Udemy can be cheap—as long as you shop carefully. Most courses list a full-price of around $200—but they are often on sale for 90% off. In reality, most of the courses will end up costing you $10-$15. While there are some sites that advertise Udemy coupons, the only legitimate ones are from Udemy or the instructors themselves. Udemy’s own coupons are site-wide—and correspond to those sales, which come regularly every ten days. Instructor coupons can be found either in their profiles, or occasionally by signing up for their email lists.
$10-$15 for a course is a good price, especially considering what that includes. When you purchase a course, you’ll have life-long access to it, so you can continually come back to it to learn at your own pace, or when you need a refresher. This also means you have access to any updates that are made to the course, so you can learn the new skills needed to keep current in that field. The 30-day money return guarantee helps offset the price as well—ensuring that your money isn’t wasted on useless courses.
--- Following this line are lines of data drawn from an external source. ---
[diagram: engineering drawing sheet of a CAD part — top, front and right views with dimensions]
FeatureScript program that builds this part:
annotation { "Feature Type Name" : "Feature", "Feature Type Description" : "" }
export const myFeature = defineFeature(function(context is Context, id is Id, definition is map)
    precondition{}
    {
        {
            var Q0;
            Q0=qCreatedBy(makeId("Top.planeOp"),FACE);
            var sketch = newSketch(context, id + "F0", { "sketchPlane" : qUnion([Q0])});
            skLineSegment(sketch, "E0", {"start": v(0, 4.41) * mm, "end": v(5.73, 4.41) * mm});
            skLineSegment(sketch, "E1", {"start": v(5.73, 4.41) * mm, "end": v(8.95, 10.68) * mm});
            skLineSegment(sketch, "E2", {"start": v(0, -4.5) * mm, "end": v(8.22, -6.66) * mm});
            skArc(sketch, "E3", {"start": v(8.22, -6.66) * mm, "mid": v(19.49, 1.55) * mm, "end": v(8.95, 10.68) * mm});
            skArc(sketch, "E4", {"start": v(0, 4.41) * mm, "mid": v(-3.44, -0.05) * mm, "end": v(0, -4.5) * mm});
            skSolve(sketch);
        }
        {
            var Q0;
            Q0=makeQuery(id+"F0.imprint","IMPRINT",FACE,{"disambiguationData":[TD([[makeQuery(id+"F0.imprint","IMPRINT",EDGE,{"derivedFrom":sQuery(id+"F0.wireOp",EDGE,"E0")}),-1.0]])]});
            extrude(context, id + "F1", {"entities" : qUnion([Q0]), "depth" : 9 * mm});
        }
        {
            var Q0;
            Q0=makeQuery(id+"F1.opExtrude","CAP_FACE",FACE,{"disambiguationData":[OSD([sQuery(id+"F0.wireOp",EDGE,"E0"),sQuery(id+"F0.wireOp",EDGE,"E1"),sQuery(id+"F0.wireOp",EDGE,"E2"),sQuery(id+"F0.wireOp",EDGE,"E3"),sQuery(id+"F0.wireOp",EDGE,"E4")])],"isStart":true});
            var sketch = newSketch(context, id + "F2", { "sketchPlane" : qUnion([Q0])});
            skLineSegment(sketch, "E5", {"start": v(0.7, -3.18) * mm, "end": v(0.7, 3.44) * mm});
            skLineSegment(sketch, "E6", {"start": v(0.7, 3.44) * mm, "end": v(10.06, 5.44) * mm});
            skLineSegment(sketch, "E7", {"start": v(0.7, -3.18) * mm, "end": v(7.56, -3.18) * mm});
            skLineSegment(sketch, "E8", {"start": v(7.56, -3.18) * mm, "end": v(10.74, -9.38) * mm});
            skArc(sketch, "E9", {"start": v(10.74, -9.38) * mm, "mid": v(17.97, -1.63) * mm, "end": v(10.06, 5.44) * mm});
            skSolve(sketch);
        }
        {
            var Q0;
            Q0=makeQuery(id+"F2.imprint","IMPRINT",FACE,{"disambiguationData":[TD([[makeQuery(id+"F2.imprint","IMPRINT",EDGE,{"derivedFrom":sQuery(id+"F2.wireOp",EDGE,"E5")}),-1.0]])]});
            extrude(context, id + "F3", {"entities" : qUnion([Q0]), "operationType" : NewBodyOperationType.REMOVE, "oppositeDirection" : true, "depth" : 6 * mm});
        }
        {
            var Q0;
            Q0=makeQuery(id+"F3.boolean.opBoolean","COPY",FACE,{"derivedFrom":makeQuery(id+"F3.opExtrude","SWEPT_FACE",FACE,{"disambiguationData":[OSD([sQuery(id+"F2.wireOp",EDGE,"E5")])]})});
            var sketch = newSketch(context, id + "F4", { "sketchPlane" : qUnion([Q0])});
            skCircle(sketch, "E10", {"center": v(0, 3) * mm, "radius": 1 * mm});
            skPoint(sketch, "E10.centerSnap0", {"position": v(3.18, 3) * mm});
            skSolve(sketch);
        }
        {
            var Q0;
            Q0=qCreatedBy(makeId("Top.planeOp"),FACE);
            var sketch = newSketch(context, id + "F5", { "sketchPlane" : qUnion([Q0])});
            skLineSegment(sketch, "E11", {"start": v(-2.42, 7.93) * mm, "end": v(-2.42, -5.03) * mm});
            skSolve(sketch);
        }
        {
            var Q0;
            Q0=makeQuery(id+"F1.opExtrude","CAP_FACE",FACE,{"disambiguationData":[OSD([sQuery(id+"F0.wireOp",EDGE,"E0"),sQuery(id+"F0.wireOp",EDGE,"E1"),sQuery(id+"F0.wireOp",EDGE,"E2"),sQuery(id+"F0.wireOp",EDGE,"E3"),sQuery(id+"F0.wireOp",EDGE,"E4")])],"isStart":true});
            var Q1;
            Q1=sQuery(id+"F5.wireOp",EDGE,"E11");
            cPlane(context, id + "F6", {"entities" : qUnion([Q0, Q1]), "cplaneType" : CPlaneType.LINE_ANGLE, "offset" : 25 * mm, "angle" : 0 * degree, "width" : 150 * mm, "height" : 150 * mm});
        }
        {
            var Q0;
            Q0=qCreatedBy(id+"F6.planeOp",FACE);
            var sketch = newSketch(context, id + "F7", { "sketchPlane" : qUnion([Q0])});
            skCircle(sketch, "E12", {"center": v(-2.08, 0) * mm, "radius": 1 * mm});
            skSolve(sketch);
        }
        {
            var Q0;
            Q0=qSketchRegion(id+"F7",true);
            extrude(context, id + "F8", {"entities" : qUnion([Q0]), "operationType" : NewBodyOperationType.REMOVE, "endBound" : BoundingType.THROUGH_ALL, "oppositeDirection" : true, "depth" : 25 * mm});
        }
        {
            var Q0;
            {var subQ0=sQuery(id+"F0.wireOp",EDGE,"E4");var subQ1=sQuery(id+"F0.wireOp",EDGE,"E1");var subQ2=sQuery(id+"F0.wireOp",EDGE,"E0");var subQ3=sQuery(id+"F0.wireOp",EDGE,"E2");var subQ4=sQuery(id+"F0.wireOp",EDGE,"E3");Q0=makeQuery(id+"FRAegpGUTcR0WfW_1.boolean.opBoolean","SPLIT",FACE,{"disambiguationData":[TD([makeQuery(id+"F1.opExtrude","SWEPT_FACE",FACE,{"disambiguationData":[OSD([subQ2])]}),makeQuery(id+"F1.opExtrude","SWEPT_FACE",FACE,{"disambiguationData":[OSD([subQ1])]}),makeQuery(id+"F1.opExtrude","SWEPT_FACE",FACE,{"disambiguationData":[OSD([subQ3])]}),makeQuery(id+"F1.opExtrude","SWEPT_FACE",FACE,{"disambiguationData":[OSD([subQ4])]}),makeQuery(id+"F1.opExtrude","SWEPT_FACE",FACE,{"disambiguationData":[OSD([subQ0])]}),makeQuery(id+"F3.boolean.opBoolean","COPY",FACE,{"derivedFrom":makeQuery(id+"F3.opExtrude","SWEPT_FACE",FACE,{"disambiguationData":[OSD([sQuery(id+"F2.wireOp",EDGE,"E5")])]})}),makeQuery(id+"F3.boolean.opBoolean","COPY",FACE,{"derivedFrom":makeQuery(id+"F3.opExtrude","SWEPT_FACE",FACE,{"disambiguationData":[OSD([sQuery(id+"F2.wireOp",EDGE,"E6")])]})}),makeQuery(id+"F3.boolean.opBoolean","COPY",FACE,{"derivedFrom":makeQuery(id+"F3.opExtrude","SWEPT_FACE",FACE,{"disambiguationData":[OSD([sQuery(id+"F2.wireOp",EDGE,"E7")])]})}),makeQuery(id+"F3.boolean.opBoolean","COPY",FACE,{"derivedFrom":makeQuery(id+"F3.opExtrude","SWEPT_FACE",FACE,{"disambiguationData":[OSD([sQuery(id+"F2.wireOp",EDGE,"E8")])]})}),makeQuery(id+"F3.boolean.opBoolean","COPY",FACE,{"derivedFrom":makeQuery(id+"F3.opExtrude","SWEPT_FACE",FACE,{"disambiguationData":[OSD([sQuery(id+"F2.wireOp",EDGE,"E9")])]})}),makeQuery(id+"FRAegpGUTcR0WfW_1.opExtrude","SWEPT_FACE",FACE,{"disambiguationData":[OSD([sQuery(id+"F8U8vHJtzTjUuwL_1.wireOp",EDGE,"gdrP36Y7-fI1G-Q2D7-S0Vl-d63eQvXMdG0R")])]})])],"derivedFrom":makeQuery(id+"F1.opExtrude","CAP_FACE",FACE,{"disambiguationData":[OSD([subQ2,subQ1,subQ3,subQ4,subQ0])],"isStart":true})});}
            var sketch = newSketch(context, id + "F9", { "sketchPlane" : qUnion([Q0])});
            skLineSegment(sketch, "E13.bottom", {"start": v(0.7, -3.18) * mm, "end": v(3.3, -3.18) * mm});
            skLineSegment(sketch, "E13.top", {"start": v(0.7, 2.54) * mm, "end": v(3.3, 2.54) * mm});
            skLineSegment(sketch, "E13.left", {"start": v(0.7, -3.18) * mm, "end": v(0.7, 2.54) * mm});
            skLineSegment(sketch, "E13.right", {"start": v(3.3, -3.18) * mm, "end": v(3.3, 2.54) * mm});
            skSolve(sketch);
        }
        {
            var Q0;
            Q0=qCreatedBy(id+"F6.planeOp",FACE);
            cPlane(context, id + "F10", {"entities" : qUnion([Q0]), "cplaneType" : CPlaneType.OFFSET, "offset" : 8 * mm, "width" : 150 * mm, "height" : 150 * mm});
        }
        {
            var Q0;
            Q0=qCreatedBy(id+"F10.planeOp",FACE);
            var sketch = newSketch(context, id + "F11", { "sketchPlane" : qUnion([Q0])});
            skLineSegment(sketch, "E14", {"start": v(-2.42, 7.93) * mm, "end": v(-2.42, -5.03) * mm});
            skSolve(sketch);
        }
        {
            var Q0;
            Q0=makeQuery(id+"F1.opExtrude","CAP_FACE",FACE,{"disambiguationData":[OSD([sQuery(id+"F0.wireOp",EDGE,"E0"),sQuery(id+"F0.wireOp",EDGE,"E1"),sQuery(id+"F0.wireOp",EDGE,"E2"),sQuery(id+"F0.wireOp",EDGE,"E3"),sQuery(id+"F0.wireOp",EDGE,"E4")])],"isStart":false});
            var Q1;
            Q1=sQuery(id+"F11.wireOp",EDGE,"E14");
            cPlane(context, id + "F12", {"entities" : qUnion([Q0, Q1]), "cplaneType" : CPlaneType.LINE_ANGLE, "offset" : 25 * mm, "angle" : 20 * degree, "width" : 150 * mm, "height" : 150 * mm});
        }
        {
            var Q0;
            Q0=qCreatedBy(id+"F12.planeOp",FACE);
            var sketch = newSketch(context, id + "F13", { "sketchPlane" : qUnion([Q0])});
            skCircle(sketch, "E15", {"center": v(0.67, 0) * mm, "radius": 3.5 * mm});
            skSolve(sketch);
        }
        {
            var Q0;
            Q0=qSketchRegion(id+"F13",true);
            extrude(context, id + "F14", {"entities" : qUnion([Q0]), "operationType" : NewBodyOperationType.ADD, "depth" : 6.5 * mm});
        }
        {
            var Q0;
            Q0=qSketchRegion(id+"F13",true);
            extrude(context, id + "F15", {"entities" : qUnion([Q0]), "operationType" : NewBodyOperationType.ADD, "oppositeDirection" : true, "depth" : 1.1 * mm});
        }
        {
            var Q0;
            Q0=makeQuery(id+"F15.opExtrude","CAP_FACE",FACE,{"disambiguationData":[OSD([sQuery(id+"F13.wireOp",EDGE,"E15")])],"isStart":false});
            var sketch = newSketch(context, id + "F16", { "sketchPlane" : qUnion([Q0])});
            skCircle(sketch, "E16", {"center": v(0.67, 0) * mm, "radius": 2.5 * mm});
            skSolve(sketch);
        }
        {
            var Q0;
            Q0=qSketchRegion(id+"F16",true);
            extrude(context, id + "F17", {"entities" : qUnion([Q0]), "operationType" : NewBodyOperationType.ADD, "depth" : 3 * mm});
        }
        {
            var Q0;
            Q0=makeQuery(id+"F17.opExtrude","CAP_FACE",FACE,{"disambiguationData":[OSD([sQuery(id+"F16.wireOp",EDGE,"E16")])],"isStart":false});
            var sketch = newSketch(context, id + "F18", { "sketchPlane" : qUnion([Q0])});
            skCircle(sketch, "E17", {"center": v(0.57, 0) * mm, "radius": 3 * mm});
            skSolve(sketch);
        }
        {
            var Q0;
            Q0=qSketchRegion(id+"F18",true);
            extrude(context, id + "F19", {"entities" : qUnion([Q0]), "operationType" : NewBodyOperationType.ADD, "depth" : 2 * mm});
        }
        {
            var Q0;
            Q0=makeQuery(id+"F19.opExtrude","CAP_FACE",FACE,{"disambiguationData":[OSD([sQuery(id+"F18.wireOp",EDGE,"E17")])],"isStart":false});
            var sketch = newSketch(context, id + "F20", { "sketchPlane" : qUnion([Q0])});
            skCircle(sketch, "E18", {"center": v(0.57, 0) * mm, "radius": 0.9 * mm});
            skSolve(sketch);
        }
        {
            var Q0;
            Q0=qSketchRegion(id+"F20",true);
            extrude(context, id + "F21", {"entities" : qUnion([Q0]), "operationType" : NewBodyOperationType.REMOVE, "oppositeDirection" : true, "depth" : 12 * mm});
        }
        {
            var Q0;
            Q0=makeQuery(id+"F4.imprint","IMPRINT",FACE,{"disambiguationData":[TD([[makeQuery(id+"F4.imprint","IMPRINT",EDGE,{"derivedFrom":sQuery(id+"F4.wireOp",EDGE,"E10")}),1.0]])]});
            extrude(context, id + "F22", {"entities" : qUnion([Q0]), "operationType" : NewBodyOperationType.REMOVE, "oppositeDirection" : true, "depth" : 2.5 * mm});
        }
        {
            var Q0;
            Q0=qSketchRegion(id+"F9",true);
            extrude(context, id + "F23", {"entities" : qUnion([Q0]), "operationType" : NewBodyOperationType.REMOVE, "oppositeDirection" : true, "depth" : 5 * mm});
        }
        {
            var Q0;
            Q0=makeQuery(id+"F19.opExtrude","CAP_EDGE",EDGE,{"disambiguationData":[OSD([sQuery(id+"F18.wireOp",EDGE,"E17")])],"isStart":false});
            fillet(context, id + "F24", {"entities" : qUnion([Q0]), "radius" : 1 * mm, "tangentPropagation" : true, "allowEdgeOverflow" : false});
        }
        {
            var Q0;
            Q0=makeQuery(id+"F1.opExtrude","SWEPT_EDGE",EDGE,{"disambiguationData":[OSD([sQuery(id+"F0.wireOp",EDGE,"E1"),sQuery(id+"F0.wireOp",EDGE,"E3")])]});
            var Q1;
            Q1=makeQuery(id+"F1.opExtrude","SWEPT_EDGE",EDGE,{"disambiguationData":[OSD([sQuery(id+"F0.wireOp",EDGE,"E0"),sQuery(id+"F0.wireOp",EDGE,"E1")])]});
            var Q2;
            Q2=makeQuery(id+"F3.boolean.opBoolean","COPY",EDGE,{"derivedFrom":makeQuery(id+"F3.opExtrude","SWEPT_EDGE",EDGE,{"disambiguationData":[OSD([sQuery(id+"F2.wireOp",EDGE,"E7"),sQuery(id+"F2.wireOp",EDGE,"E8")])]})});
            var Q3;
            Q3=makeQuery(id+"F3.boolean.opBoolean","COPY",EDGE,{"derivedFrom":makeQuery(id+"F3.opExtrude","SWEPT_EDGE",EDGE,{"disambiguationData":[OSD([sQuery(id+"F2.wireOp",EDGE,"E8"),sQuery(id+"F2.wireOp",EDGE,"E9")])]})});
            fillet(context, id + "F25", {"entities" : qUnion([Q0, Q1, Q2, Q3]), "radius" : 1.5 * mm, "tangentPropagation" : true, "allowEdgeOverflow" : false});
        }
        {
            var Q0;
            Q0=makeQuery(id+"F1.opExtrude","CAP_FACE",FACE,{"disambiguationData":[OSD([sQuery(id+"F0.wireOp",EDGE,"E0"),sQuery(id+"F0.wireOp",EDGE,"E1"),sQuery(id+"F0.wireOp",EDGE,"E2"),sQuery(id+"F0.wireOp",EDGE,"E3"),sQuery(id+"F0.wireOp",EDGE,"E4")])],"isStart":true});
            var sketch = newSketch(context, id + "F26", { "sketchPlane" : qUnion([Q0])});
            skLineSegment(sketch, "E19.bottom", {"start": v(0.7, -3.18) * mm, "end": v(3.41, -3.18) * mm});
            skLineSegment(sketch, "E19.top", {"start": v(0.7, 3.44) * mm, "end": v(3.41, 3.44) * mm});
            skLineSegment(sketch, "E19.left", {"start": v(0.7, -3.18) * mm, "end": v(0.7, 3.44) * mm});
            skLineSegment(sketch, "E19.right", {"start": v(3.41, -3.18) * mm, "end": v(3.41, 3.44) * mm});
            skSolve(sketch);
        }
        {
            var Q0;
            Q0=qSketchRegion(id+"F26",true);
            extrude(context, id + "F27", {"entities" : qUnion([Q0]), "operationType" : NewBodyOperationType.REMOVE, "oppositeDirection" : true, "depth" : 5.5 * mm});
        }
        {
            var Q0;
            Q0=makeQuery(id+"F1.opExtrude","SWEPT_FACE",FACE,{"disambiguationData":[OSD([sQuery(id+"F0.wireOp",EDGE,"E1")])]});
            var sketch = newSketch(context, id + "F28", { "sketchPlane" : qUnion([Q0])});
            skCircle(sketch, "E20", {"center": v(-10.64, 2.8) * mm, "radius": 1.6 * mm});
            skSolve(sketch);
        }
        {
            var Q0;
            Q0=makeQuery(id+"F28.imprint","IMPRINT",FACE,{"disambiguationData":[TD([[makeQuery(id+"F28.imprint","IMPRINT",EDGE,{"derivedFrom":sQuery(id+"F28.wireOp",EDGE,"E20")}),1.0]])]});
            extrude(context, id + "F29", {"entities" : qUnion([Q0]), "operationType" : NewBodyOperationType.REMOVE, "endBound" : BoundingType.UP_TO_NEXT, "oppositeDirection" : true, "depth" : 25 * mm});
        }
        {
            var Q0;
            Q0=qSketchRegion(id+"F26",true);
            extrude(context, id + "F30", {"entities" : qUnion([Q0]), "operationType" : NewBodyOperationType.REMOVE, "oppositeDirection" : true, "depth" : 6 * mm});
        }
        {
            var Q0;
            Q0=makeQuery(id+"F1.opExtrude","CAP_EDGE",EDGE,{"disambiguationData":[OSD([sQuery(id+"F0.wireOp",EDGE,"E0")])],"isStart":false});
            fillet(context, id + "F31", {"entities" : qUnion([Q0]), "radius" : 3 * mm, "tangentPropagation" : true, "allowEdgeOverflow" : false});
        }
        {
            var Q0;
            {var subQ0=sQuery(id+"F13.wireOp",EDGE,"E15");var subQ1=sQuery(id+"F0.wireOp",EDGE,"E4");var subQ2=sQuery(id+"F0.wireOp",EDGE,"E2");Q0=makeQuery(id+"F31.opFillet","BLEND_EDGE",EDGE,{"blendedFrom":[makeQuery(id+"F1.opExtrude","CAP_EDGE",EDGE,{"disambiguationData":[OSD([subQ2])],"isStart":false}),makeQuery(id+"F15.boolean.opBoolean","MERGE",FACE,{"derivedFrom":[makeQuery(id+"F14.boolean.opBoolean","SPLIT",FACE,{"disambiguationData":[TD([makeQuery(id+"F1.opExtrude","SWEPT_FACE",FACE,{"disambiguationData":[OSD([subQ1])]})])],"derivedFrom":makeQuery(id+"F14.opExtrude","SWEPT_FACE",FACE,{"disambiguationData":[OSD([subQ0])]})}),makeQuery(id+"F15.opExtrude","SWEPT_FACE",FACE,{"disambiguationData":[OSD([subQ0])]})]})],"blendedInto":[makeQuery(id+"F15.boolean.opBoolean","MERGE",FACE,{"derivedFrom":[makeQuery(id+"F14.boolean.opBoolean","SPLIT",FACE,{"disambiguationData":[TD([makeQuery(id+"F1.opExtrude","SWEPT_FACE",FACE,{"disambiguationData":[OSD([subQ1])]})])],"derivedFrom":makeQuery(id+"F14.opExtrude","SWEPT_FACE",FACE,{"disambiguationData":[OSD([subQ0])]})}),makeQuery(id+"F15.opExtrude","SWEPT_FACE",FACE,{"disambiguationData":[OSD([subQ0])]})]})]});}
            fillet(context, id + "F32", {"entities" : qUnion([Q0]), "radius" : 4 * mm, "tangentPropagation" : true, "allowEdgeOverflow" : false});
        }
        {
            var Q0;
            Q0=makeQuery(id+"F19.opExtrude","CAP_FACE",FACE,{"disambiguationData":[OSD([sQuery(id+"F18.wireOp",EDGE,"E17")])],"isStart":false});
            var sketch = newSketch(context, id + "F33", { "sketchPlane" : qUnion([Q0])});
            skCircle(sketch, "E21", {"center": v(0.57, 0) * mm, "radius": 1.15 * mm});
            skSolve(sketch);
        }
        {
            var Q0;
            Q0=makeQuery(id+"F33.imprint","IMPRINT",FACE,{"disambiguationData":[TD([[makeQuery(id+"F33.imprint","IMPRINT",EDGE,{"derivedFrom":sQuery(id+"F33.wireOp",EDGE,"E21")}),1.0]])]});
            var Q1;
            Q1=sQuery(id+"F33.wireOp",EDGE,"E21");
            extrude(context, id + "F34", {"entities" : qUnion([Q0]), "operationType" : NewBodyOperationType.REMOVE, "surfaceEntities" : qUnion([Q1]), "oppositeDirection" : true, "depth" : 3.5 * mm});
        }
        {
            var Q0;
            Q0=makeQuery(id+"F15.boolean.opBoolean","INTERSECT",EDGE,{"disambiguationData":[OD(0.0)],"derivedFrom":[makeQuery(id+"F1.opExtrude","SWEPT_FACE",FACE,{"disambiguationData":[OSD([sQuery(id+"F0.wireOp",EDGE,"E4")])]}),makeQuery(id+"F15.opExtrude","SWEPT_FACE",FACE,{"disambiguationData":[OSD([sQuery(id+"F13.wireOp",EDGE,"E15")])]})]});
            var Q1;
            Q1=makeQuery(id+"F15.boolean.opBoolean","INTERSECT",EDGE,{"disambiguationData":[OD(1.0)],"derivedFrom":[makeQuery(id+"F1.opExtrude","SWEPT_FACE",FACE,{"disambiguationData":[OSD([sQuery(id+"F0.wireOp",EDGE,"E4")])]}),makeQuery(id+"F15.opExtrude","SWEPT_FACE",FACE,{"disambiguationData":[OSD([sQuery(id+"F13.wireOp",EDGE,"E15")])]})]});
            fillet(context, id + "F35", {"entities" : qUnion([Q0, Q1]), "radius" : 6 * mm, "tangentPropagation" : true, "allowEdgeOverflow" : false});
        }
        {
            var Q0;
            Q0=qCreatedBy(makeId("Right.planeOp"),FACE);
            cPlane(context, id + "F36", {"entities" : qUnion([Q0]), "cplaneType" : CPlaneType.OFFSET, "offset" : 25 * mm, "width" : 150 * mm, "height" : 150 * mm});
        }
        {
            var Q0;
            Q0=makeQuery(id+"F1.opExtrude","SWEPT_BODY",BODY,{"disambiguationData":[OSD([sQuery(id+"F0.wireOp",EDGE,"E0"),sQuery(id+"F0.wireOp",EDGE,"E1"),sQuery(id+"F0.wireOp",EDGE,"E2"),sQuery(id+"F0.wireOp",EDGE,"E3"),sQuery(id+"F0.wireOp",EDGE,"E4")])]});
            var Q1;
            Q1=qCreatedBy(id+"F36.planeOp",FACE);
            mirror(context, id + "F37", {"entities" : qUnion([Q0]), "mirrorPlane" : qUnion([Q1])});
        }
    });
How To Be Smart With Udemy
Udemy can be a helpful tool—but there are some ways you can use it more effectively. First, recognize that it’s not accredited—but it’s good for learning things for your own personal use, or hobbies. No, you won’t get certified for understanding the in’s and out’s of Excel; but all it takes is a quick demonstration to your boss to prove that you’re competent. And you don’t need a certification to help your garden grow better, or to get more flexible—so the courses Udemy offers are perfect for those needs.
Do your research when looking at courses on Udemy. Watch the preview video to get a feel of what is taught and the production quality. Read the reviews carefully—do they give specific information about how the course helped them, or just vague, generic praise? Dig into the instructor too. You can visit their profile and see how they’ve used their own methods, and what success it has brought them. After all, you don’t want to learn social media marketing methods from someone who only has 300 followers.
Udemy vs LinkedIn Learning
LinkedIn Learning has many learning courses as well—but rather than being a marketplace to purchase individual courses, it has a subscription service that gives users access to all its courses. Unlike Udemy, you can get some credit for courses completed with LinkedIn Learning—certificates of completion can be displayed on your LinkedIn Profile, which holds more weight for employers. There is a vetting system for instructors as well; not just anyone can teach.
However, Udemy offers more topics than LinkedIn Learning. While LinkedIn Learning focuses on business and tech-related topics, Udemy expands into any topics such as baking, painting, or chess. LinkedIn Learning may be more expensive as well—a subscription can cost $29.99 a month. If you simply want to learn a single topic, that will cost you much more than Udemy’s $10 for that one course. Because LinkedIn Learning is a subscription service, you will also lose access to your courses once you end your subscription; as compared to Udemy, where you have access for life.
Udemy vs Treehouse
Treehouse follows the subscription model as well—there’s costing $25 a month. They offer a free 7-day trial to access all their courses, and also have a forum below each video in a course that allows for questions and interaction with the instructor.
However, Treehouse doesn’t have any apps, so you can only access it on your computer. Furthermore, it only has tech-related courses, and so may not have the topic you are interested in learning. Its cost is still more than a single Udemy course, and there have been complaints about difficulties cancelling subscriptions.
Conclusions For Udemy
You can learn almost anything with Udemy—but you should take care of how you do. Because of the complication of many videos and the review system, you’re not guaranteed that the information being taught is up to industry standards. While Udemy likely can’t help you professionally or academically, it can be very useful to learn things for your own personal use. The low price and range of topics makes it a great tool for personal growth, and to learn simply how to do something fun that you didn’t know before.